John McCain made an unusual campaign stop this week, at a rally for motorcycle enthusiasts whose roaring machines filled the air with the fumes of burning gas.
He called the noise "the sound of freedom," but he should have said something about the odor of all that exhaust too. It's the smell of a strategy that could get him elected president.
Americans are furious about the rising price of gasoline.
Gas is a bargain here compared to much of the industrial world, but life in the U.S. is built around cars -- and fuel isn't considered a finite resource, it's a right.
McCain has been campaigning in support of an unpopular war, an unpopular president and an unpopular party, but there is the possibility that gas could get him elected.
He's found common cause with the American people on that one crucial issue and right now, he's experimenting with its appeal.

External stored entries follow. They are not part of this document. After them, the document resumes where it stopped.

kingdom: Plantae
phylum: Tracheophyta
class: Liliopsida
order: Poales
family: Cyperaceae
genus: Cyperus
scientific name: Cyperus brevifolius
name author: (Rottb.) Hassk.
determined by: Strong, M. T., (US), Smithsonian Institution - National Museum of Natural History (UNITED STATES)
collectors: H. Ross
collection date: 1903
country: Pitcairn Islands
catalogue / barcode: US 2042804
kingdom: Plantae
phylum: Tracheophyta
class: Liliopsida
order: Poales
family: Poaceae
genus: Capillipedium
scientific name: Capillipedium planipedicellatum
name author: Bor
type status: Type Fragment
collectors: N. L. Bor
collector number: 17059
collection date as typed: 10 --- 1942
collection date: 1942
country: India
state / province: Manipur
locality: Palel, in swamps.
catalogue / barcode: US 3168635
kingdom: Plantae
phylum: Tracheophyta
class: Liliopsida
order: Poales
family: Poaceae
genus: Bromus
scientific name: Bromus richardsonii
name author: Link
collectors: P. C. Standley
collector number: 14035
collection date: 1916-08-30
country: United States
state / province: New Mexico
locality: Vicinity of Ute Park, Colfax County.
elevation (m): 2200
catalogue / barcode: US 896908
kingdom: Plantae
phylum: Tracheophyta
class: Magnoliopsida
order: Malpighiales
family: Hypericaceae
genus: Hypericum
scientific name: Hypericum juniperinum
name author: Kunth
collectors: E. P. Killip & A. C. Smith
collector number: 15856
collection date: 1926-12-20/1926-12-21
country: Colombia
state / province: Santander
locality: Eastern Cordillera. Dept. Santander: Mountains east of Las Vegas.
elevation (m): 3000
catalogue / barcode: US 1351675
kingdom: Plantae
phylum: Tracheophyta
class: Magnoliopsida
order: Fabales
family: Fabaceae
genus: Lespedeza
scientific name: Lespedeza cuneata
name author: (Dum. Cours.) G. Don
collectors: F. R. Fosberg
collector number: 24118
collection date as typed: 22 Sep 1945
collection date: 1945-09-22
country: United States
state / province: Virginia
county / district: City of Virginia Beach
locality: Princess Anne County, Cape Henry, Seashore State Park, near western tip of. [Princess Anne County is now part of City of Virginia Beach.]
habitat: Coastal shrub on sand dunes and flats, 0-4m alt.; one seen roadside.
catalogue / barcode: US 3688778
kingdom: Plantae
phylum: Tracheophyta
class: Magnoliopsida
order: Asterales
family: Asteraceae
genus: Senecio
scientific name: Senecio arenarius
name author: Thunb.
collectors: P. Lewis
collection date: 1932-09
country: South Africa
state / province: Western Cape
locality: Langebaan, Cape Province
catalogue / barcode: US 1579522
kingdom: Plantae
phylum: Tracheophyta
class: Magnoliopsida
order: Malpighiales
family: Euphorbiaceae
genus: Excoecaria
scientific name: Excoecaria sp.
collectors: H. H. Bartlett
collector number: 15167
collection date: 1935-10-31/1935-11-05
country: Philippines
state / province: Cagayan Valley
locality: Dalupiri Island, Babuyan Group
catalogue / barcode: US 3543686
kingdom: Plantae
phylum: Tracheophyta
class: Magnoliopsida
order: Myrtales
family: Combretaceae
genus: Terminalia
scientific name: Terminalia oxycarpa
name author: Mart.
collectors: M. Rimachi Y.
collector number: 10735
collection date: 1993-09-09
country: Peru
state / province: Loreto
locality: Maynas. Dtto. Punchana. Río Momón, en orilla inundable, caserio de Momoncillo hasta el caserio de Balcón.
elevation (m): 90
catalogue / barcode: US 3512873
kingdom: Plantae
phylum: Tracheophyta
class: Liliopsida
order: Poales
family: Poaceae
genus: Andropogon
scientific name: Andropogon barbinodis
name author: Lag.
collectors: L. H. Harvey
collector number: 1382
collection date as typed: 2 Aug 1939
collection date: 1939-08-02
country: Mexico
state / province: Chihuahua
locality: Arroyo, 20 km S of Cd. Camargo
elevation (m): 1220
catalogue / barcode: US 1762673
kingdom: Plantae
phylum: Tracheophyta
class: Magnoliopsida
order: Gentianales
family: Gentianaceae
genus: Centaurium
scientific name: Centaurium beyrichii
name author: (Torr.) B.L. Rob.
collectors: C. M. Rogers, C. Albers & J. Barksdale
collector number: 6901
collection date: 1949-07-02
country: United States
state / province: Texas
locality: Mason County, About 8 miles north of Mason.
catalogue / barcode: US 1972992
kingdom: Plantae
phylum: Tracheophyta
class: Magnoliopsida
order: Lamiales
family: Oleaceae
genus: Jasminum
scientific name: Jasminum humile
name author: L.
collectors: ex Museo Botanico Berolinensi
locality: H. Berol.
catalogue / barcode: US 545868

America can learn something from the rest of the world. Norway and the United Kingdom get a lot of their oil offshore; France and Japan rely heavily on nuclear power. But years ago, environmental worries turned the U.S. away from fully exploiting those kinds of opportunities.
McCain says Washington has to reconsider every option and increase America's ability to supply itself with energy. He's finding a lot of voters agree.
The proof isn't just in the polls; it's in Barack Obama's decision to start changing his positions on the issue too.
Up till now, Obama has stressed the need to use energy more efficiently and safeguard the environment.
But this week he also said he also would be prepared to support offshore drilling.
Both candidates have much more complex energy policies that they are doing their best to promote. They are also trying to avoid the obvious: No U.S. president can make oil as cheap or plentiful as it was for most of the twentieth century.
But you probably can't run for president right now without promising to try.
McCain's big issue has been national security. Obama's big issue has been the need for change.
But a lot of Americans really want cheaper gasoline and both candidates want to find a way to promise it.